In a Brazilian prison during the years of dictatorship, four men carve a creed into concrete, words meant to survive brutality. They call themselves Os Filhos da Cela, the Sons of the Cell. What begins as faith becomes legend. What becomes legend turns into something far more dangerous.
Years later, in the hills of Rocinha, that legend has hardened into power. Violence now wears the mask of revolution, and the sons of the original movement fight not for justice, but for control.
When young Alexandre Martins is smuggled out of Brazil after his father's arrest, he carries only a chipped marble and a promise whispered through iron bars. In New York, he learns to survive in orphanages, boxing rings, and city streets that demand strength at any cost. But no ocean is wide enough to silence the past.
As a man, Alexandre returns to Rocinha, no longer a boy fleeing the hill, but not yet the leader it demands.
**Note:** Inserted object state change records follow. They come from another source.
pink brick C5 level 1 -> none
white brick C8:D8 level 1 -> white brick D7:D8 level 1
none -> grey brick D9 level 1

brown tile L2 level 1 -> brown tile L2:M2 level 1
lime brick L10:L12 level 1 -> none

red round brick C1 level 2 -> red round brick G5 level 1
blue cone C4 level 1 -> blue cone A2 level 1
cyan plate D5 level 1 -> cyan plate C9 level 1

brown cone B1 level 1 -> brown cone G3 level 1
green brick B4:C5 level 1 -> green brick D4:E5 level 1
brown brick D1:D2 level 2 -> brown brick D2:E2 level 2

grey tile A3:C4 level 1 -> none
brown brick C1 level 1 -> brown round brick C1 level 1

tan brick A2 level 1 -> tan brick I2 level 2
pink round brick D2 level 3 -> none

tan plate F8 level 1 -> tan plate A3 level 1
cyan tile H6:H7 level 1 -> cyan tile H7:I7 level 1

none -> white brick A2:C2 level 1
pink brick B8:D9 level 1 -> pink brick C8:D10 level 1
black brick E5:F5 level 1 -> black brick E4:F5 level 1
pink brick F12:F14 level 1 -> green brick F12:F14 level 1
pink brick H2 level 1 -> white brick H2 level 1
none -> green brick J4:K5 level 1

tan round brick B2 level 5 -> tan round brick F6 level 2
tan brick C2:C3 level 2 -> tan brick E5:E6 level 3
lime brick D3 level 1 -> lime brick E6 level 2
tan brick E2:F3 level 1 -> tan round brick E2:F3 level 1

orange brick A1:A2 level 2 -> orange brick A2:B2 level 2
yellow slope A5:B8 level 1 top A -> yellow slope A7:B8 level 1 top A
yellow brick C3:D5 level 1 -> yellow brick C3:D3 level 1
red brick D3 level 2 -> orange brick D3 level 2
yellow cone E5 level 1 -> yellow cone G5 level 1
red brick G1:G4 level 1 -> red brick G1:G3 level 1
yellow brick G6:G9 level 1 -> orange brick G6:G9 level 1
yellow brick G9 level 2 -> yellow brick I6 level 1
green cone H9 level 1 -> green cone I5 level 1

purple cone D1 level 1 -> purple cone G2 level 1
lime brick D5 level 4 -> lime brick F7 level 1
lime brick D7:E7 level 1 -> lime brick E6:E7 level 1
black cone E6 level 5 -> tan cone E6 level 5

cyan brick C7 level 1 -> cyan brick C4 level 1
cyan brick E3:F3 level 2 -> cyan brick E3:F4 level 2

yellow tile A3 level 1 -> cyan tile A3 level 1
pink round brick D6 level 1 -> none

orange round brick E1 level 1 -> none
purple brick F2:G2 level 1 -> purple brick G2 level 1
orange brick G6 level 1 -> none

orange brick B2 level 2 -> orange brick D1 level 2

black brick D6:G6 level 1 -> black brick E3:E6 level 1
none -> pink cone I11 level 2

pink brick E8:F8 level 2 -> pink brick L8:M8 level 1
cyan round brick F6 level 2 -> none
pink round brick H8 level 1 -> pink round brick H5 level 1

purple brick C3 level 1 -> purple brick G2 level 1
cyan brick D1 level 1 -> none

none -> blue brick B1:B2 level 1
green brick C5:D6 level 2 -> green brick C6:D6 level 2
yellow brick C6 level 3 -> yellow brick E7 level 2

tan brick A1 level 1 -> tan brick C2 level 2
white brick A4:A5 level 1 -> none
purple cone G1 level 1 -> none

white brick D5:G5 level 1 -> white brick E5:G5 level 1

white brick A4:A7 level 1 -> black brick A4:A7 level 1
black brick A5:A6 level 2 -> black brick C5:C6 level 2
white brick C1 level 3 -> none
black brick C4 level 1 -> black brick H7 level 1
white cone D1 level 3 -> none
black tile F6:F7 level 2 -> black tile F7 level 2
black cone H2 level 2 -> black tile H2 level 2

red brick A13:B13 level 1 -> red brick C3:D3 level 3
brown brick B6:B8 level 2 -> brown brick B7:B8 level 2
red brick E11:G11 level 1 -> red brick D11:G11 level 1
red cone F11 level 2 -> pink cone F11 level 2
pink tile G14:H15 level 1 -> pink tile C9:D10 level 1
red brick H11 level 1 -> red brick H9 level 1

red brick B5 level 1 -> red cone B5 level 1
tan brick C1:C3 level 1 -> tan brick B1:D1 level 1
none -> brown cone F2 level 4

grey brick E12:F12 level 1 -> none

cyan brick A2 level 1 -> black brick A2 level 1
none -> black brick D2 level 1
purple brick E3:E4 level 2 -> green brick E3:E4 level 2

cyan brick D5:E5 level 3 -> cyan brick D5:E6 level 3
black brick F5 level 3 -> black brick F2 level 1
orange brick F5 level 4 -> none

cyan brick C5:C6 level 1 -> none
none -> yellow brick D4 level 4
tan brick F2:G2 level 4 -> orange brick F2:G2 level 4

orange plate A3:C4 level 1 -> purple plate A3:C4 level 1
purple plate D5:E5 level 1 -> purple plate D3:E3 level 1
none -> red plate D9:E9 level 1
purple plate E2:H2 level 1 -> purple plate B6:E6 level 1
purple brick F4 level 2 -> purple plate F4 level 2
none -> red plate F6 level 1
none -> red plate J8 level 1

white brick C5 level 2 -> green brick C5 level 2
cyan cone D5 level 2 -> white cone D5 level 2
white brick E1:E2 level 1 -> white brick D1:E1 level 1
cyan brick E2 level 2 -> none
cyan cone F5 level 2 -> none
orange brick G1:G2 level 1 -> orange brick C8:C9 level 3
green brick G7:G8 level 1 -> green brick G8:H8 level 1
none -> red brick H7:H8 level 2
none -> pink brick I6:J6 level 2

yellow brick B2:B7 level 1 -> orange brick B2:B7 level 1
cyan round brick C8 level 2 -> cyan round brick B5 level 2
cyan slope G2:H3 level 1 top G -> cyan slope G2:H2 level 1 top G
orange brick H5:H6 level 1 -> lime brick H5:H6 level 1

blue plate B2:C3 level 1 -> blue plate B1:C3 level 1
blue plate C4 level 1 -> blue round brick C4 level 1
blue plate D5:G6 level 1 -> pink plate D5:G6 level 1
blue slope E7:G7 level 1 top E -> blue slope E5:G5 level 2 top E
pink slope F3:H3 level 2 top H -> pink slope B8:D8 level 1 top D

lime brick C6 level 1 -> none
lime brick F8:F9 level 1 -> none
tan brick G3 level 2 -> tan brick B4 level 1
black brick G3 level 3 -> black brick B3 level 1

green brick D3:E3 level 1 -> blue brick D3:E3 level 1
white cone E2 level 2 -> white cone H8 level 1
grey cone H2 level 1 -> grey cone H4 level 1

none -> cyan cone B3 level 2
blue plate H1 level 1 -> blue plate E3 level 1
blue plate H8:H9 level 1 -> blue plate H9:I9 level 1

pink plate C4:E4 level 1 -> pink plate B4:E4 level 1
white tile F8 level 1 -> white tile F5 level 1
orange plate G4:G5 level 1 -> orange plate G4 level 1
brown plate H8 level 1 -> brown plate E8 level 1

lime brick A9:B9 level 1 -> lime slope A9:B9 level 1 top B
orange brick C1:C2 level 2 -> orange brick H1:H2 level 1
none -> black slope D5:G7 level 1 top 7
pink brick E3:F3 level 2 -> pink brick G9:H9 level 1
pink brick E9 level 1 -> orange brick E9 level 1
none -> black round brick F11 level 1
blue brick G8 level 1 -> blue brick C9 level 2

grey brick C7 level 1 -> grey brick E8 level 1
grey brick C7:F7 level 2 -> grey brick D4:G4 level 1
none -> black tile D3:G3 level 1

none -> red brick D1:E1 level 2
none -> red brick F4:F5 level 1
There he must confront the truth about his father, the movement that shaped his bloodline, and the cost of breaking a cycle built in a prison cell decades before.
From Rio's favelas to the immigrant underworld of New York, Sons of the Cell is a sweeping literary drama about exile, legacy, and the fight to choose mercy over inheritance.
A story of fathers and sons. Of faith twisted into fire. Of one man's decision to end the war he was born into.